The integrated dispatcher contains the intelligence for managing the wake queue 70. The wake queue is a method of communication between slow and fast processes which prevents bottlenecking the fast processes. Access to the wake queue occurs in such a way as to permit slower coprocessors to put entries on the wake queue without holding up the faster processors. Thus, coprocessors of unequal speed can efficiently schedule tasks for a fast processor to run without locking the run queue from which the fast processors are scheduled. For example, when a peripheral device which is slow requests action from a processor (which is fast), the request is held in the wake queue until a processor is available to handle the request.

Thus, faster processors are not held up by slower coprocessors.

The intelligence for servicing the wake queue has been added to the integrated dispatcher. Rather than having a slow coprocessor interrupt a fast processor to schedule a task or indicate to it that some tasks are complete, the wake queue concept provides an intermediate queue upon which the coprocessor can queue information. When the integrated dispatcher is run, it checks to see if any entries are queued upon the wake queues and if so, processes them. This processing varies widely dependent upon the data queued. Any information can be queued and processed in this way as long as the coprocessor knows to queue it, and the intelligence is added in the integrated dispatcher to process it. For example, if the information queued is simply the address of a process waiting for some coprocessor task to complete, the integrated dispatcher can now wake that process. The results in that process being queued on the run queue. Specific details of the wake queue are described in the copending application METHOD OF EFFICIENT COMMUNICATION BETWEEN COPROCESSORS WITH UNEQUAL SPEEDS.
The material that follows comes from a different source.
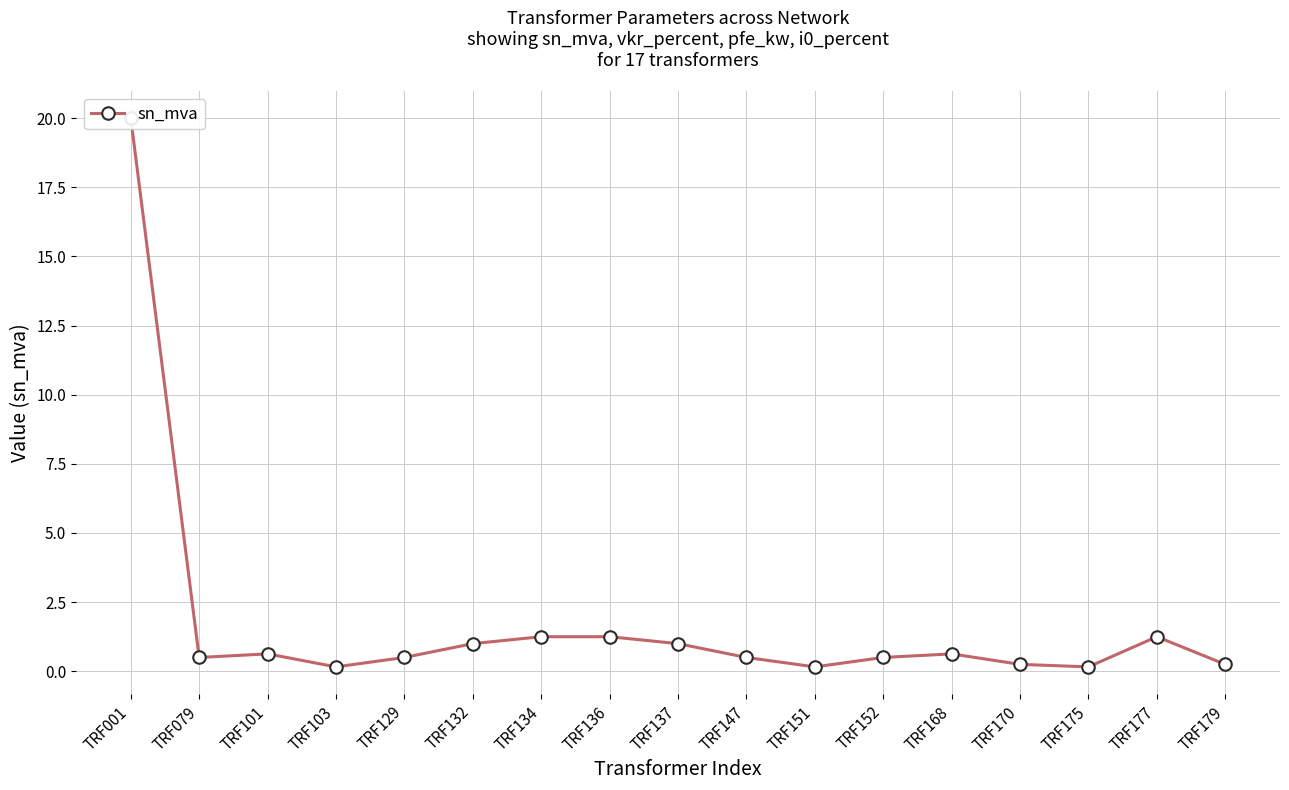

What is the approximate value at TRF168?

0.6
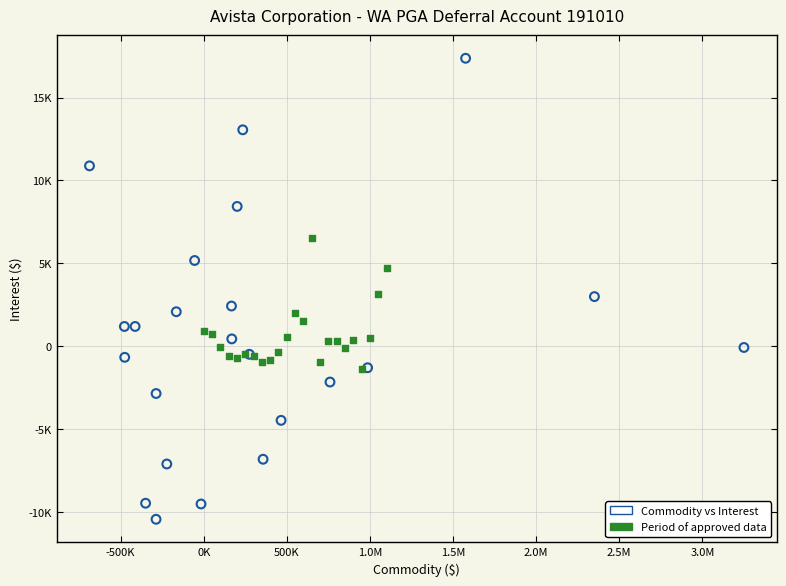

Which series reaches the maximum Y coordinate?

Commodity vs Interest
Although the description of the preferred embodiment has been presented, it is contemplated that various changes could be made without deviating from the spirit of the present invention.

While the exemplary preferred embodiments of the present invention are described herein with particularity, those having normal skill in the art will recognize various changes, modifications, additions and application other than those specifically mentioned herein without departing from the spirit of this invention.

What is claimed is:

Claims

1. In a multiprocessor environment wherein each processor is capable of accessing one or more storage areas, a method for self scheduling of service requests from a plurality of sources having potentially different priority levels for handling comprising the steps of:

establishing a run queue in a first storage area having storage positions therein arrayed in sequential order corresponding to priority levels;

monitoring service requests from the plurality of sources;

assigning a priority level to each service request for entry thereof into the corresponding position in said run queue;

creating an integrated dispatcher including a multiplicity of instructions for retention in a second storage area;

causing each processor upon becoming available to handle a service request to retrieve said integrated dispatcher;

responding to execution of said integrated dispatcher in said processor by inspecting said run queue to identify the service request having the highest priority; and

configuring said processor to handle the service request thus assigned to it.

2. The method in accordance with claim 1 wherein the service requests can include a demand for microprocessor scheduling, a demand for interrupt process scheduling or a process scheduling and wherein the method includes the step of preventing any other processor from accessing said first storage area at the same priority level as that which said process is handling pursuant to said configuring step until the processor having the preceding run queue has completed its loading step.

3. The method in accordance with claim 1 which includes the steps of associating all service requests of given priority level with a particular position in the run queue, and maintaining a given priority level in the run queue active until all service requests of that priority level are handled.

4. The method in accordance with claim 3 wherein said associating step includes the step of establishing a process identifying area and a semaphore counter function area corresponding to each said process identifying area.